杉咲花さんとは、初の共演です。実力のある女優さんとして知っていました。キラキラした女優さんっていっぱいいらっしゃるけど、キラキラよりホカホカっていうか、温かみを感じる女優さんの方が僕は個人的にすごいと思うんですよね。杉咲花さんは、まさにそんな感じです。芝居で絡んだとき心地よさがあるというか、温度を感じる方ですね。芯の奥底の方でぶわ〜って燃えてて、遠赤外線みたいに熱や、芯の強さみたいなものがすごく伝わってきます。

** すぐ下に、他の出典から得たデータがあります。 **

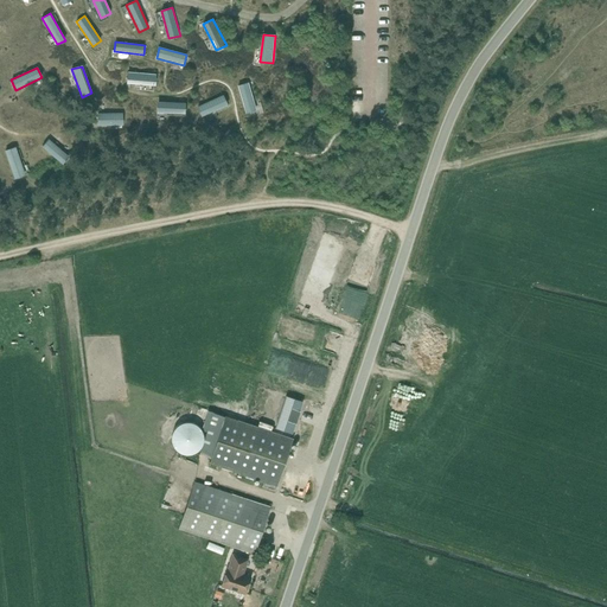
[(157,75),(127,72),(127,83),(155,87),(157,75)]
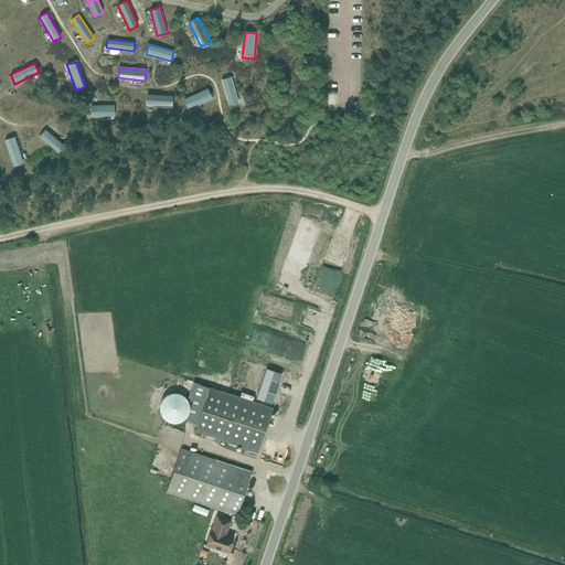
[(231,77),(222,80),(228,106),(238,103),(231,77)]
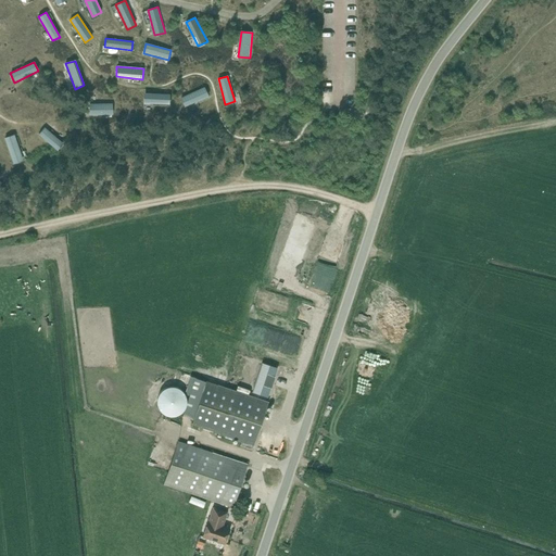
[(204,87),(180,99),(185,108),(209,97),(204,87)]
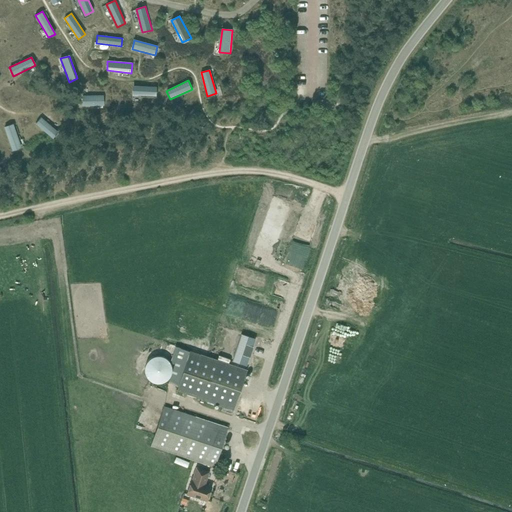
[(157,87),(132,86),(132,96),(138,97),(138,96),(157,97),(157,87)]
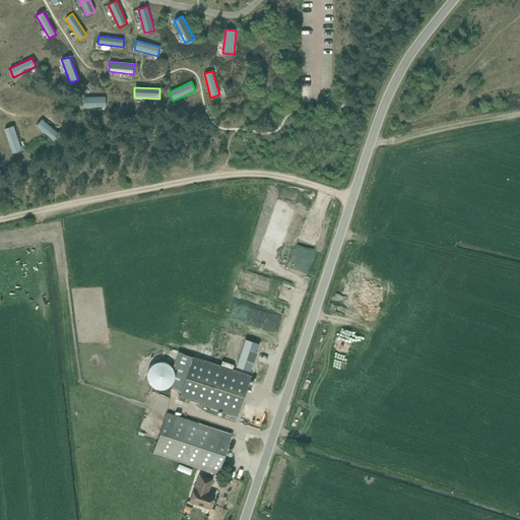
[(106,98),(83,98),(83,108),(106,108),(106,98)]
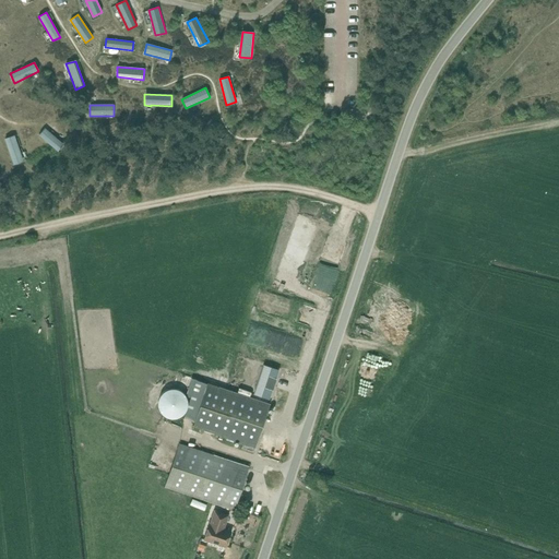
[(45,128),(39,135),(58,151),(64,144),(45,128)]
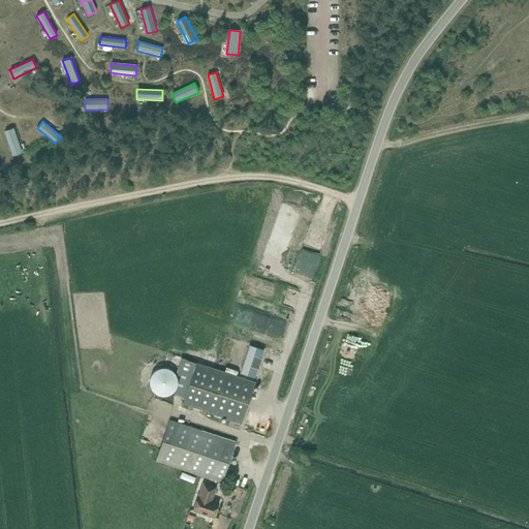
[(14,128),(4,131),(13,156),(23,153),(14,128)]
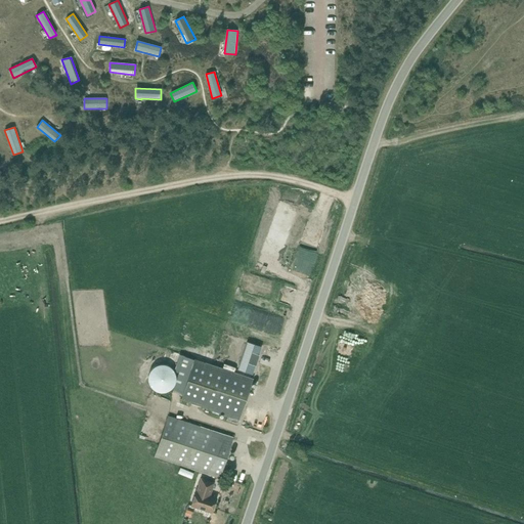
[(178,373),(172,391),(182,395),(187,380),(194,360),(179,354),(178,358),(174,370),(178,373)]
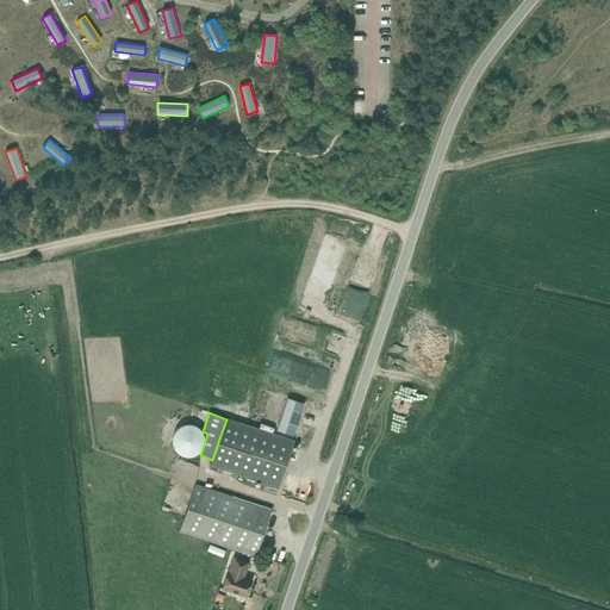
[(212,460),(211,466),(278,489),(294,441),(226,418),(226,419),(218,442),(212,460)]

――放送を楽しみにしている視聴者へメッセージをお願いします。

やっぱり、嫌われたいですよね。この千之助っていう人間に反発、反感を抱かないと、若い人は伸びていかないと思いますし、そういう意味ではこっちも「なにくそ」と壁であり続けたいと思います。だから、僕が出てくるたびにいちいち腹が立ってほしいです。変に「いやいや、でもこれ実は優しさで」なんて勘ぐることなく、視聴者の方も、千之助に自分が言われたような気持ちになって素直に見てほしいと思います。

ただ舞台立にったときの千之助は、いろんな役を演じる天才なんで、そういう劇中劇も楽しみにしてほしいです。千代ちゃんも一平くんも、とにかくこいつを超えない限りは生きていけないわけで、全視聴者が千代と一平を応援しても、「知るかボケ」と思って、僕は壁であり続けたいなと思います。